FQ Quantum Leap: You have been given a one-time-only opportunity to travel back in time and interfere with history! Would you do it? Where would you go and what would you try to change?
So many points in time a good person would touch to ease suffering and end wars before they began. Who wouldn't want to go back and stop Adolf Hitler if they could? The Spanish Inquisition? Gengis Khan? But I'm not that good a person, so the point of history I interfere with is December 8th, 1980 and stop the murder of John Lennon.
Yes because it was such a waste, and yes because no son deserves to lose his father and yes because senseless violence seems even more attrocious when committed against such a creative, influential being.

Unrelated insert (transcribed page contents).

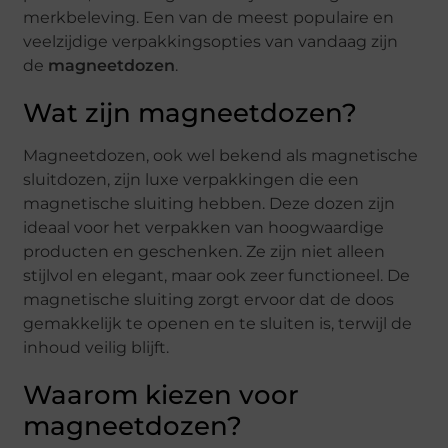
merkbeleving. Een van de meest populaire en
veelzijdige verpakkingsopties van vandaag zijn
de
magneetdozen
.
Wat zijn magneetdozen?
Magneetdozen, ook wel bekend als magnetische
sluitdozen, zijn luxe verpakkingen die een
magnetische sluiting hebben. Deze dozen zijn
ideaal voor het verpakken van hoogwaardige
producten en geschenken. Ze zijn niet alleen
stijlvol en elegant, maar ook zeer functioneel. De
magnetische sluiting zorgt ervoor dat de doos
gemakkelijk te openen en te sluiten is, terwijl de
inhoud veilig blijft.
Waarom kiezen voor
magneetdozen?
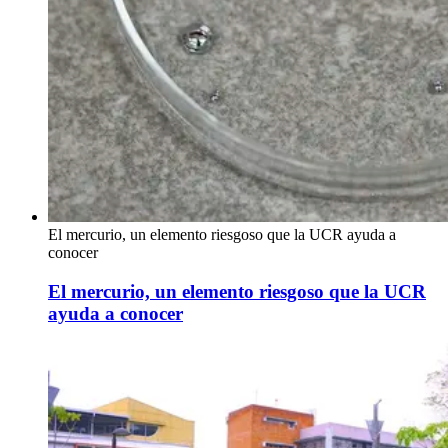
El mercurio, un elemento riesgoso que la UCR ayuda a
conocer
El mercurio, un elemento riesgoso que la UCR
ayuda a conocer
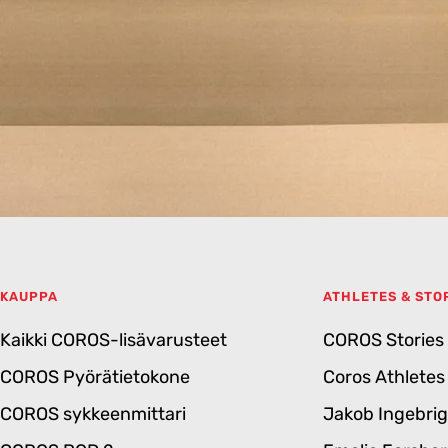
KAUPPA
ATHLETES & STO
Kaikki COROS-lisävarusteet
COROS Stories
COROS Pyörätietokone
Coros Athletes
COROS sykkeenmittari
Jakob Ingebri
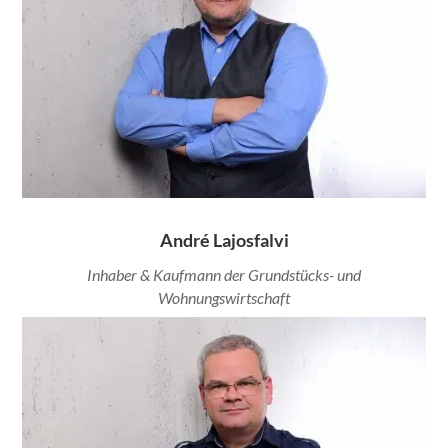
André Lajosfalvi
Inhaber & Kaufmann der Grundstücks- und
Wohnungswirtschaft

But mostly I would love John Lennon to be alive today to verbally slap Paul McCartney in the chops for the things he's been saying about their creative collaboration. Bragging that it was McCartney's creative domination over Lennon that was the reason for their great successes as a songwriting team. That it was Paul over John who made Beatles what the gigantic musical influence they through the 60s and 70s and beyond. What would John have to say if Paul were brave enough to demand "Lennon and McCartney" credits be reversed and Pauls name appear first? He probably wouldn't give a shit, quite frankly, and Paul wouldn't have the moxy to suggest it if his former partner wasn't long dead.